A system of decentralized urban food production that relies on available land is not a new concept in American society. During World War II communities were encouraged to start Victory Gardens to help support the war effort. Americans were rationing everything from rubber to food, so gardens were planted in available parks, school lots, and yards as a team effort among community members “to produce enough fresh vegetables through the summer for the immediate family and neighbors” (Smithsonian National Museum of American History). During the war more than 20 million victory gardens were planted, producing 9-10 million tons of fresh fruits and vegetables (Wessels Living History Farm). Today most Victory Gardens are gone, though a few sites still remain or have been revived as community gardens.
In the last decade the desire to farm urban space has been reignited. Previously I have reviewed companies using roof tops in New York and old factories in Chicago who believe they can be profitable businesses. Another large, more traditional format of farm has been planned for Detroit by the Hantz Group. Their plan uses abandoned lots, which have been used by squaters as drug houses or have been otherwise linked to criminal activity (Hantz Woodlands). The plan with Hantz Farm is to clear a large area of land, removing the existing properties to shrink the city and start a large farm in its place.
Similar to Hantz Farms, Patch 2 utilizes foreclosed sites by purchasing land and properties from the city, but rather than clear the land uses existing homes to create green houses. Through stripping the siding, OSB, insulation, and interior finishes on the south side we are left with just the 2″x4″ framing and the roof on that part of the building. We then re-enclose the structure with glazing and use the structure to install growing systems. Be it building out trays or using a vertical window system, the following images show some early renderings of the concept.

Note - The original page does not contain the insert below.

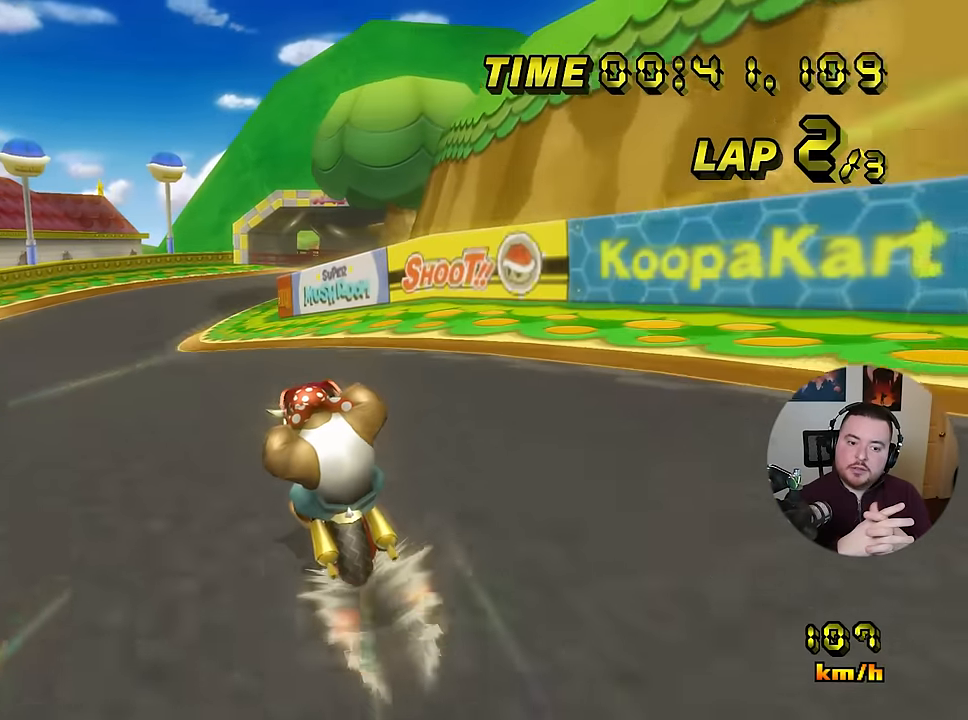
{"buttons": ["A"], "left_stick": "center", "events": [[167, "left_stick", "center"]]}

The northern side of the building remains whole, and can either be used for cleaning and canning produce or as small apartments. Also, because these homes are within active neighborhoods, night shades can be added to improve glazing insulation value, better retaining heat over night while also blocking light so in winter it doesn’t disrupt neighbors when lights are needed due to shorter hours with sunlight. With a string of these houses scattered around town, foreclosed sites can be utilized that will cost less to buy from the city and can prevent crime increase in residential neighborhoods hit hardest by foreclosures.